March 12, 2013
FDR GAVE 1ST FIRESIDE CHAT 80 YEARS AGO TODAY
Washington, D.C. (JFK+50) President Franklin D. Roosevelt spoke into a radio microphone at the White House 80 years ago today, March 12, 1933 & began the 1st of his historic 'Fireside Chats.'*
*The term 'fireside chats' was coined by CBS News correspondent Robert Trout although FDR did not deliver the addresses from a room that had a working fireplace. Perhaps the term applies more to the audience gathered around their radio sets in the living room by the hearth.
The broadcast, which started at 10 p.m., marked the 1st time most Americans had heard the voice of a president of the United States.
Just a couple of days after FDR's death in April 1945, Carl Carmer said:
"I never saw him--but I knew him. Can you have forgotten how, with his voice, he came into our house, the President of these United States, calling us friends?'
Used for the Fireside Chats
National Museum of American History
The topic of the 1st fireside chat was "On the Bank Crisis".**
FDR, in his customary clear & confident voice, told the nation about why so many banks had failed & what was in the process of being done by his administration to correct the problem.
In his 13 minute & 42 second talk, FDR said:
"I hope you can see, my friends, from this essential recital of what your government is doing that there is nothing complex, nothing radical in the process."

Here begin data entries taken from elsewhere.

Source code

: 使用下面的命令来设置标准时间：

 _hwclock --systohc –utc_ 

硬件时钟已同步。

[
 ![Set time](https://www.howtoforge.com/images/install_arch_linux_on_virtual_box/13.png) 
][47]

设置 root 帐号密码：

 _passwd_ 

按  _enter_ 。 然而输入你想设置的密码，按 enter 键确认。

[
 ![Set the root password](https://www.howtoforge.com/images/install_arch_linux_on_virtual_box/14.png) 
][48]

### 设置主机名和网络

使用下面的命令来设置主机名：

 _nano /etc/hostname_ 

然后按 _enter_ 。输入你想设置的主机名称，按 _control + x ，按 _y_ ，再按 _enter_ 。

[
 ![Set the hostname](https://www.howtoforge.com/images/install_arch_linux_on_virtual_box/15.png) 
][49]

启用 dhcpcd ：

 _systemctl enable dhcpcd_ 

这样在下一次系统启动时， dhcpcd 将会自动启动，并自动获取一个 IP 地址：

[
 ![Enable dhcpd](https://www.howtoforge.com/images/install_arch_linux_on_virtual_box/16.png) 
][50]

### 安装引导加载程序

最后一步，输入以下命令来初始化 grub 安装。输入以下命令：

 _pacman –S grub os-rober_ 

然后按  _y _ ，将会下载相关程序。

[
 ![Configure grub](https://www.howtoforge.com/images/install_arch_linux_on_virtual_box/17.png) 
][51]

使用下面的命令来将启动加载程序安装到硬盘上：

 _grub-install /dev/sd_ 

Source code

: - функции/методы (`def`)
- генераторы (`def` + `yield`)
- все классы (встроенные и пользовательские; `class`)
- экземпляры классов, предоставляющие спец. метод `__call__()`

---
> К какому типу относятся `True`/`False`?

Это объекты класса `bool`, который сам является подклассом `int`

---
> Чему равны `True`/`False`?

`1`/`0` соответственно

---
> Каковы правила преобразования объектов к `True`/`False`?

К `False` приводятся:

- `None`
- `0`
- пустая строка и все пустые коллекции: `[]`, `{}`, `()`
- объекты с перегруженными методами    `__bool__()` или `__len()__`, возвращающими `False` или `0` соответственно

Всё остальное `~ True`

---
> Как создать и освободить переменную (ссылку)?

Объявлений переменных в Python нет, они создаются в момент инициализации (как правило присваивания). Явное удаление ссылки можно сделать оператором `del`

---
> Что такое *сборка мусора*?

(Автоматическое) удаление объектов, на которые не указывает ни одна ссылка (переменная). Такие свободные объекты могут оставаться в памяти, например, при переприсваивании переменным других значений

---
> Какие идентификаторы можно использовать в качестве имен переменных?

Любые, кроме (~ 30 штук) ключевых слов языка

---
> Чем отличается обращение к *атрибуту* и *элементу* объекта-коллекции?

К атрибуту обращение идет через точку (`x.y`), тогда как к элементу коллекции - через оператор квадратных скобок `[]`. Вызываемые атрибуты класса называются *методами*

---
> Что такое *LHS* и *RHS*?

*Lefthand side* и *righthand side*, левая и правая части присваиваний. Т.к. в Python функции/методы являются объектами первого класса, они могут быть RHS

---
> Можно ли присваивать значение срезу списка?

**By 1933, 9000 U.S. banks had closed down permanently. FDR's 31 radio talks between 1933 & 1944 did much to give Americans confidence in their President & the federal government.
FDR received letters from millions of listeners. Eighty percent of the words FDR used in the chats were "among the 1000 most commonly used words in the English vocabulary."
The Museum of Broadcast Communication, "Flashback: The 70th anniversary of FDR's Fireside Chats," by Diana Mankowski & Raissa Jose.